● **Instructions to follow**:
Identify every line in the items below that contains the string "dial" and copy each of those lines in full. Case counts.

- Opening Delimiter -

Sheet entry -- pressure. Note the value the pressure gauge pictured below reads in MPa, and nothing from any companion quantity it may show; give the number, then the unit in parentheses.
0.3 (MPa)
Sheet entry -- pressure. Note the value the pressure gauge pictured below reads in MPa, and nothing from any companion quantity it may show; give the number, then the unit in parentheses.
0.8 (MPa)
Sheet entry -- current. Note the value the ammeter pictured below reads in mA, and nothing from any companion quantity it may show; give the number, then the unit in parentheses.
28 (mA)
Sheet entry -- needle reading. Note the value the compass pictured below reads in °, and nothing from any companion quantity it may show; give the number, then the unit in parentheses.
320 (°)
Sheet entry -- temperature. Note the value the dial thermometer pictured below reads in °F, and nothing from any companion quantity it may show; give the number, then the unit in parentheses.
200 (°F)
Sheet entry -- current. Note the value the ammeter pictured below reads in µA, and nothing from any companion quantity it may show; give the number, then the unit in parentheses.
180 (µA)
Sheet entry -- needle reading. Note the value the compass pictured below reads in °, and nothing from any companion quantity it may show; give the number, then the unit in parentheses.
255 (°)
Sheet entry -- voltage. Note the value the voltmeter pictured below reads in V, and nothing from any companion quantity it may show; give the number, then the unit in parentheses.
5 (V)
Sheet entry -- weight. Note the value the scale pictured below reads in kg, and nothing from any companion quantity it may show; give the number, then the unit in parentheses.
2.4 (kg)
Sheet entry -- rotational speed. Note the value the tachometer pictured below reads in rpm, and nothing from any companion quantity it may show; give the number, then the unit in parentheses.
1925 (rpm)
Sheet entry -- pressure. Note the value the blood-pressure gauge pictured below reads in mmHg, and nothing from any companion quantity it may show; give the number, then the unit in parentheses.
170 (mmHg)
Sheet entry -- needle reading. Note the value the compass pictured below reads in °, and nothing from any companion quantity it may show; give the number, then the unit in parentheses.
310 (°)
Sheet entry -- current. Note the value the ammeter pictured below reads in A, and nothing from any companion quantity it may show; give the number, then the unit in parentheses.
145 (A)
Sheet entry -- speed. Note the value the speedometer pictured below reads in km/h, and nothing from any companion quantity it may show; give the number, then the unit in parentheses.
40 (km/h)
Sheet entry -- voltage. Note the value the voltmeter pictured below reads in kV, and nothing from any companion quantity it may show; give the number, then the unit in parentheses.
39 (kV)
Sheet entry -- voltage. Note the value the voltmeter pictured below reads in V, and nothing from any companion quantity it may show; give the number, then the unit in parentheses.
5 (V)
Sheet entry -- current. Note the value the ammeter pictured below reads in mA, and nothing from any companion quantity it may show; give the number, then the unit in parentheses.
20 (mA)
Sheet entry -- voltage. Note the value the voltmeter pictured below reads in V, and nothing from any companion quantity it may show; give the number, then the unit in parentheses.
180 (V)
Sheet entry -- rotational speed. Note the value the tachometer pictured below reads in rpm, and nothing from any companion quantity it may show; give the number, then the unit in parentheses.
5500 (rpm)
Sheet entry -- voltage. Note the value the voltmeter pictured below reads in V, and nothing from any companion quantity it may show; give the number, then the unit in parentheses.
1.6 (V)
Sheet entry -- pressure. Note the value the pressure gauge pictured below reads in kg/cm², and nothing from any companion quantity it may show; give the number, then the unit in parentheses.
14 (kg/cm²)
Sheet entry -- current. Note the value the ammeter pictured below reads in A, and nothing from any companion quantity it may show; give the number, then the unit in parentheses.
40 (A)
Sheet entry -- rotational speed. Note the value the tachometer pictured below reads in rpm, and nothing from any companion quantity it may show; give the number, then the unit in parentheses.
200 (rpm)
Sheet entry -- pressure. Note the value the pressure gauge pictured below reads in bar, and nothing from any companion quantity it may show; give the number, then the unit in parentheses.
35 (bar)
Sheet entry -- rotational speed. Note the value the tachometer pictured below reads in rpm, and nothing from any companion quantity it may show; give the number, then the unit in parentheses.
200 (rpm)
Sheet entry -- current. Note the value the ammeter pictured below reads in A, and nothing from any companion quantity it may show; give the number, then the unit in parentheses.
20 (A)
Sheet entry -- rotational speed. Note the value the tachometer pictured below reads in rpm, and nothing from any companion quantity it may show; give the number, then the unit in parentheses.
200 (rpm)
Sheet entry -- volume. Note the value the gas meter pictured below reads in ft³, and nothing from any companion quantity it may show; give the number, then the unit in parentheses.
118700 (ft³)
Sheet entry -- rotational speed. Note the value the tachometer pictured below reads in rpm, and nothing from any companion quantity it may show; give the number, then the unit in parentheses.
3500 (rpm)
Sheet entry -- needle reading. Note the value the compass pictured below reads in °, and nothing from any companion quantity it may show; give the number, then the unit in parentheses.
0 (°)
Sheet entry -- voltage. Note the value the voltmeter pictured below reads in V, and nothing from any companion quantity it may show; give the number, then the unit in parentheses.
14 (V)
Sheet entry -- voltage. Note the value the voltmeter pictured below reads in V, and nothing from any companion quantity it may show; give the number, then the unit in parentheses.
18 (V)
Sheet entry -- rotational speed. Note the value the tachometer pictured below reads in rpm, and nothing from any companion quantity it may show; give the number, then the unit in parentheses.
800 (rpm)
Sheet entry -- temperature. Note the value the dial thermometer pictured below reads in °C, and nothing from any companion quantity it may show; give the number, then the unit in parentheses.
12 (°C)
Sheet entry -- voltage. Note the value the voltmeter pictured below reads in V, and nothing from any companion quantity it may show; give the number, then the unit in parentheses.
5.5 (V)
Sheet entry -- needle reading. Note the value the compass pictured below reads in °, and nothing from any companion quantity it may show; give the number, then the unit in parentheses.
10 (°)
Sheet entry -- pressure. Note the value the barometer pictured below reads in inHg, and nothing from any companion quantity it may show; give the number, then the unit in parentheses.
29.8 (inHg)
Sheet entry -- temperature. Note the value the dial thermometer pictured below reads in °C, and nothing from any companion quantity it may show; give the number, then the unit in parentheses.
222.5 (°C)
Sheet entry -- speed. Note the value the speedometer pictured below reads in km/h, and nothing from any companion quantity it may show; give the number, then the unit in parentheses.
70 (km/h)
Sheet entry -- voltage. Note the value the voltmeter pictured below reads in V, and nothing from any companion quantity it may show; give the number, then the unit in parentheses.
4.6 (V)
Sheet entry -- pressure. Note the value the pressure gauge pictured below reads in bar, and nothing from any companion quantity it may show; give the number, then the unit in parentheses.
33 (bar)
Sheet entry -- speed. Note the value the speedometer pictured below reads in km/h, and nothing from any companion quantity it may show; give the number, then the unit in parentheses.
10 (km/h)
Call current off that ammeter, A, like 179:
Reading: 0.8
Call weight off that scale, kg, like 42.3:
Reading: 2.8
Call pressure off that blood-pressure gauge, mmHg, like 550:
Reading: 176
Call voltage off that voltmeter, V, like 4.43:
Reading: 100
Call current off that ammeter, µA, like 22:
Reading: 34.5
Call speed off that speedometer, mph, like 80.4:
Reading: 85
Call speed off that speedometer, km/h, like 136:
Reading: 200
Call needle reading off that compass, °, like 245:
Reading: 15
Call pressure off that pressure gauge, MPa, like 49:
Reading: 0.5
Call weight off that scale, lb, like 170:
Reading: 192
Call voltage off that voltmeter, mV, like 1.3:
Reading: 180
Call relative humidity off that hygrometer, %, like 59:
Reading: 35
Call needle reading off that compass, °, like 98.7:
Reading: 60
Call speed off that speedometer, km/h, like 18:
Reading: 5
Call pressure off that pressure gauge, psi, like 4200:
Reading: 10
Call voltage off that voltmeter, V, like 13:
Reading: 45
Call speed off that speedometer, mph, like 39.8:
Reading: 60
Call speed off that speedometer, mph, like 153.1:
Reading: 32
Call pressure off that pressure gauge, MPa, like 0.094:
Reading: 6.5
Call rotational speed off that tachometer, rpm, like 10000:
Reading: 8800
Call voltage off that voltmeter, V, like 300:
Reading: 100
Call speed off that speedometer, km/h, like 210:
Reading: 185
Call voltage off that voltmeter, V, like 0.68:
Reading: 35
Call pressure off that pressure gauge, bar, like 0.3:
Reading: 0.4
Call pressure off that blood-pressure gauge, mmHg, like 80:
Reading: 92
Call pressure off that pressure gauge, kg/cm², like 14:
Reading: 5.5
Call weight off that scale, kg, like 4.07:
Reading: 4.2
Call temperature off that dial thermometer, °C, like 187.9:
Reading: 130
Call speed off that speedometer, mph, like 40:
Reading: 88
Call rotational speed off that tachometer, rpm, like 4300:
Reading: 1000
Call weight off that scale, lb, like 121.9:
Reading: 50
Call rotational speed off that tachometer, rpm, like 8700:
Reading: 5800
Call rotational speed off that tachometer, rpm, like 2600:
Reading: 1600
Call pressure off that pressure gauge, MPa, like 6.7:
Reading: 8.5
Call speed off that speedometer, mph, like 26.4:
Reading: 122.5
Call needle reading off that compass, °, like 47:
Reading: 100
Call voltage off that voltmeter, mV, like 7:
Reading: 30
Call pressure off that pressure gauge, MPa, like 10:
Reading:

- Closing Delimiter -

● **Written response**:
Sheet entry -- temperature. Note the value the dial thermometer pictured below reads in °F, and nothing from any companion quantity it may show; give the number, then the unit in parentheses.
Sheet entry -- temperature. Note the value the dial thermometer pictured below reads in °C, and nothing from any companion quantity it may show; give the number, then the unit in parentheses.
Sheet entry -- temperature. Note the value the dial thermometer pictured below reads in °C, and nothing from any companion quantity it may show; give the number, then the unit in parentheses.
Call temperature off that dial thermometer, °C, like 187.9:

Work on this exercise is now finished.